上流階級ごっこ
日の出の直前、海はワイン色に染まる。
土曜日、九日目。毎日毎日同じ景色を見て、同じことをしていると、曜日の感覚がなくなってくる。朝起きて甲板に出る。温度の他に湿度がぐっと上がってきたのを感じる。シンガポールやマレーシア、ソロモン諸島で体験した、熱帯の湿り気をたっぷり含んだ空気だ。海の色は群青色から、もっと明るいコバルト色に変わりつつある。うねりがあり、船は揺れている。しかし船酔いは完全に消えた。船が揺れていることさえ、身体が気付かなくなっている。窓を見ると、窓枠を基準にして、水平線がゆっくりと上下している。
朝起きて、下部甲板を一時間歩く。途中で大洋が水平線から顔を出す。今日も美しい夜明け。何周歩いたか、途中で数えるのを忘れてしまった。数十人が歩いているので、逆周りに歩いている人達とは頻繁にすれ違う。
今日も、ダンスのレッスンを受け、気が向けばプールで泳ぎ、日光浴をし、昼寝をし、読書をし、料理はせずに食事をし、夜はナイトクラブに繰り出すという生活。
英国で、昨年から「ダウントン・アビー」というテレビの連続ドラマをやっていた。今から百年前、城のような邸宅に住む「上流階級」、つまり貴族の話である。「ハリー・ポッター」の映画で「マクゴナグル教授」を演じていたマギー・スミスなども出ていて、英国では結構人気のあるシリーズだった。僕も何回か見た。個人的には退屈な話だと思ったが、上流階級の生活を描きながらも、それを支える膨大な召使い達の暮らしもよく描かれており、その意味では興味深かった。
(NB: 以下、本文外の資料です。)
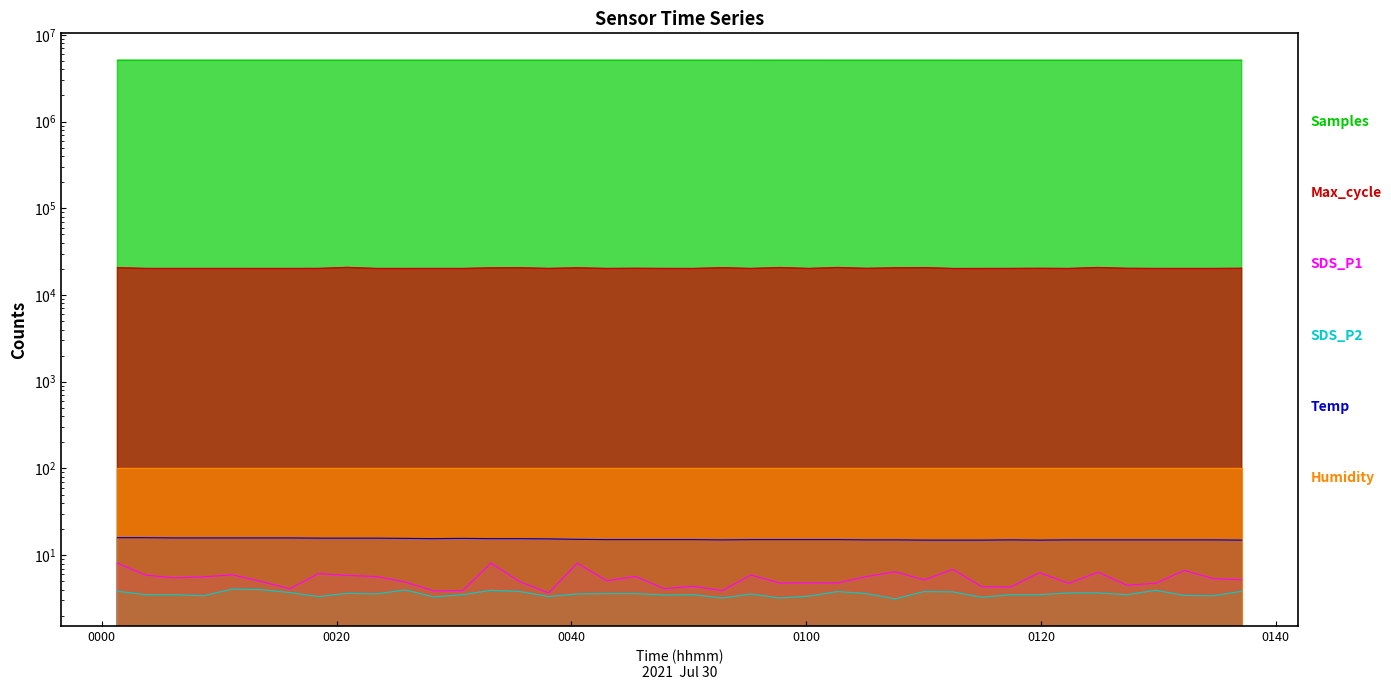

Rank the categories by Max_cycle value from highest to lowest.

2021/07/30 00:20:56, 2021/07/30 01:24:52, 2021/07/30 01:02:41, 2021/07/30 00:57:45, 2021/07/30 01:10:03, 2021/07/30 00:01:20, 2021/07/30 00:52:51, 2021/07/30 00:35:37, 2021/07/30 00:40:30, 2021/07/30 01:07:35, 2021/07/30 00:33:10, 2021/07/30 01:37:06, 2021/07/30 00:45:28, 2021/07/30 01:19:52, 2021/07/30 01:27:19, 2021/07/30 01:05:09, 2021/07/30 00:18:28, 2021/07/30 00:38:04, 2021/07/30 00:47:55, 2021/07/30 01:17:25, 2021/07/30 00:03:46, 2021/07/30 00:08:41, 2021/07/30 00:28:17, 2021/07/30 00:11:08, 2021/07/30 00:23:22, 2021/07/30 01:29:46, 2021/07/30 00:06:13, 2021/07/30 00:16:01, 2021/07/30 00:43:02, 2021/07/30 01:00:14, 2021/07/30 01:34:40, 2021/07/30 00:55:18, 2021/07/30 01:32:13, 2021/07/30 00:13:35, 2021/07/30 00:25:50, 2021/07/30 00:30:44, 2021/07/30 00:50:22, 2021/07/30 01:14:57, 2021/07/30 01:22:23, 2021/07/30 01:12:30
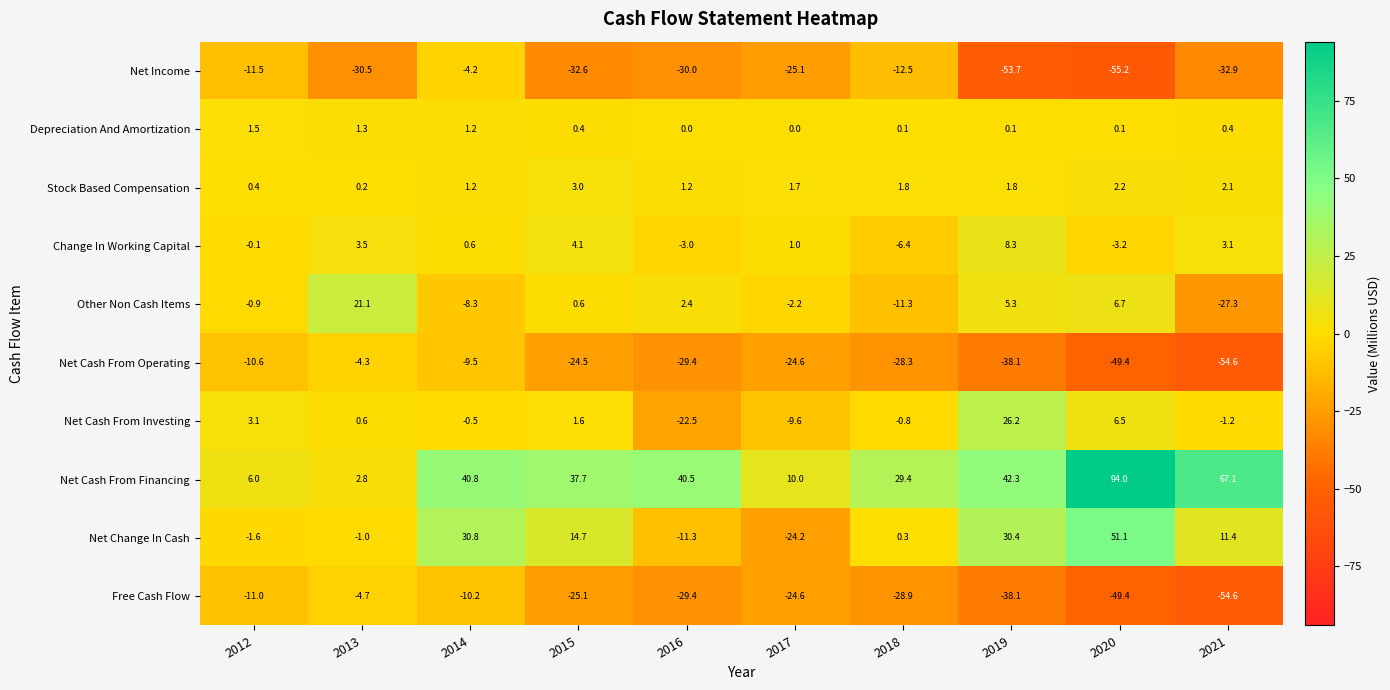

The Other Non Cash Items series shows 0.6 at 2015. True or false?

True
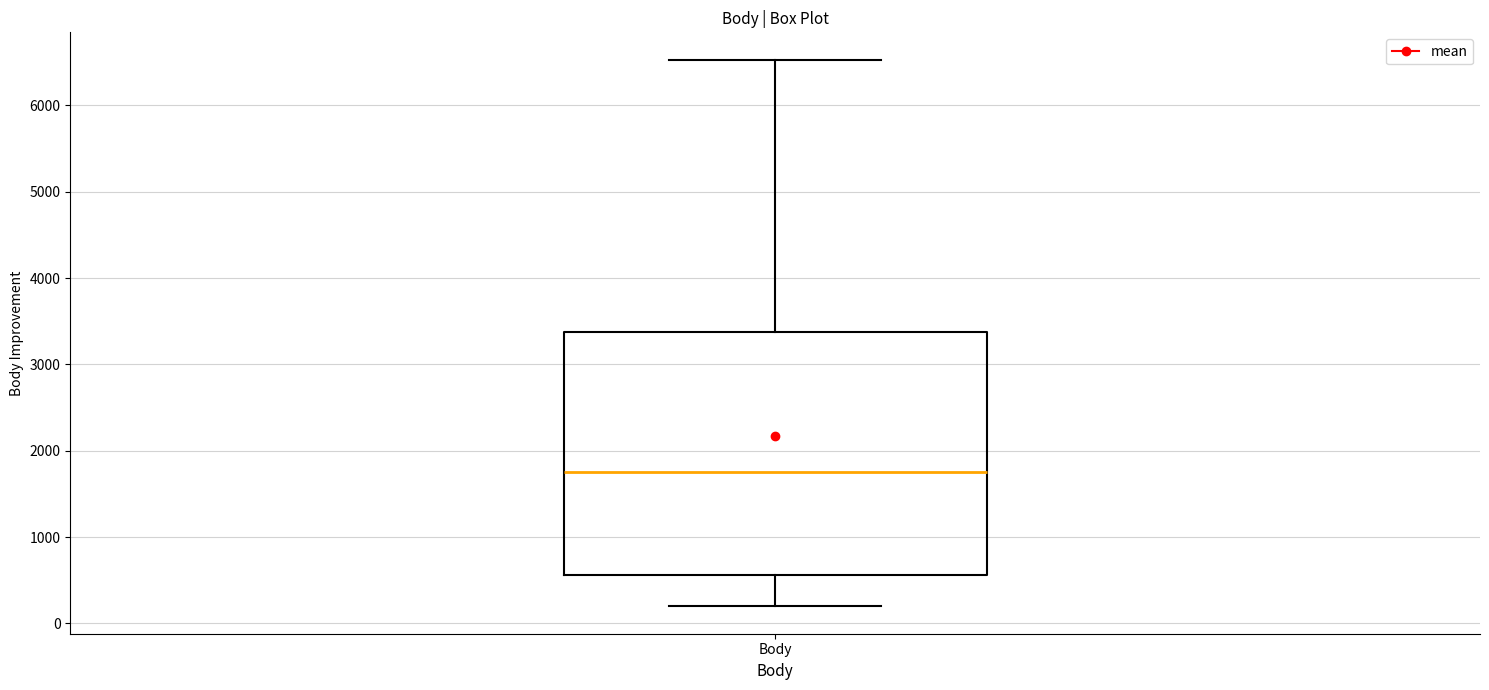

Read this box plot against the y-axis: the position of the median line, the range covered by the box, and the ends of both whiskers. The values are not printed on the chart, so give them approximately, as read against the axis.

median 1800, box 600 to 3400, whiskers 200 to 6500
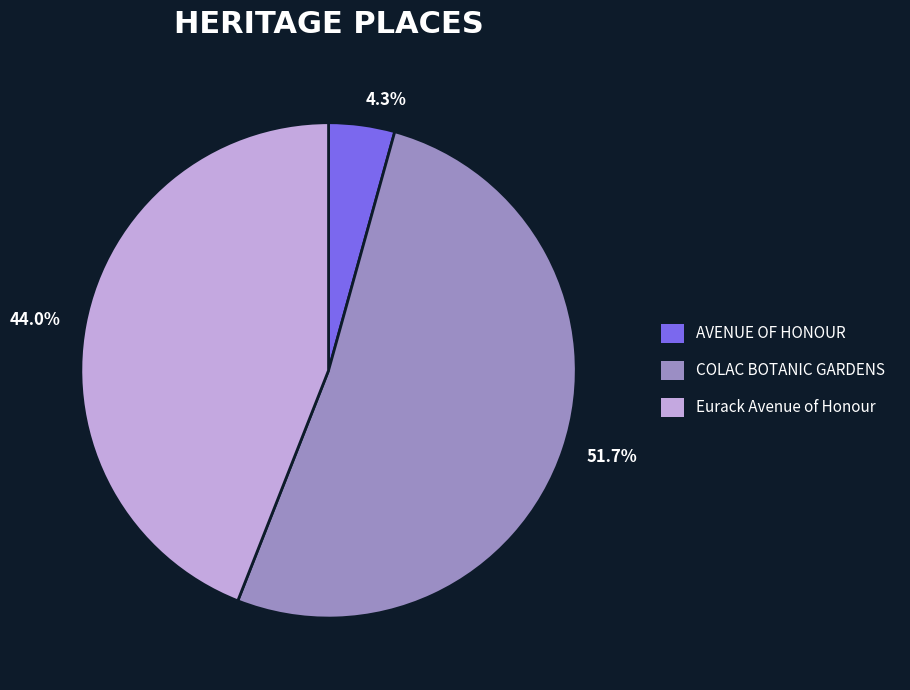

Which category has the smallest portion of the pie?

4.3%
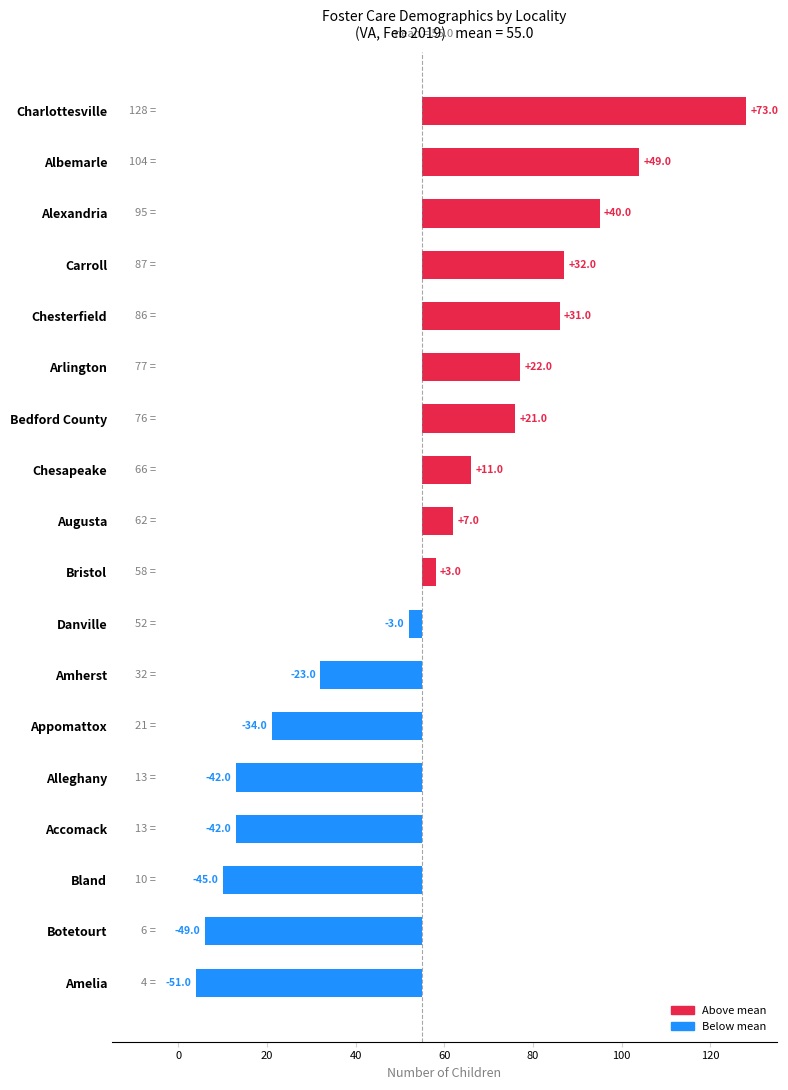

Is it true that the value at Bedford County is 6?

False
英国はいまだに「階級社会」である。「アッパー・クラス」(上流階級)、「ミドル・クラス」(中流階級)、「ワーキング・クラス」(労働者階級)という言葉が、ごく普通の会話に登場する。末娘なんか、大学の同級生に対して、
「誰々くんは『労働者階級』出身だから。」
などと、平気で言っている。そして、自分は「ミドル・クラス」だと公言している。
ところで、「上流階級」、貴族は原則的に働かない。領地から上がる収入、つまり領民からのピンハネで食っているわけ。彼等は領地とロンドンに両方屋敷を持っており、時々、ロンドンの社交界に来て、観劇や舞踏会など都会の生活も経験する。ウィリアム王子と結婚したケイト・ミドルトンの両親は、僕の感覚からすると、とてつもなく裕福な人達なのだが、新聞には「中流階級」と紹介され、
「何で、あの人達が『中流』やねん。」
と、苦笑したことがあった。
僕は、このクルーズは、中流階級の人が、「上流階級ごっこ」をする場なのだと思うようになった。働かず、毎日ダンスをし、ショーを見て、タキシードやイブニングドレスを着て、沢山の召使いにかしずかれて暮らす。そんな「夢」を一時的に叶えてくれるというのが、クルーズなのだと思う。まあ、クルーズの参加者の八割以上が定年退職者だと思われる年齢なので、「働かなくてよい」という境遇では、「貴族」と同じなのであるが。これって「定年貴族」って言うのかな。
夕食後、乗客の有志による「ヴェンチューラ合唱団」のコーラスがアトリウムで行われた。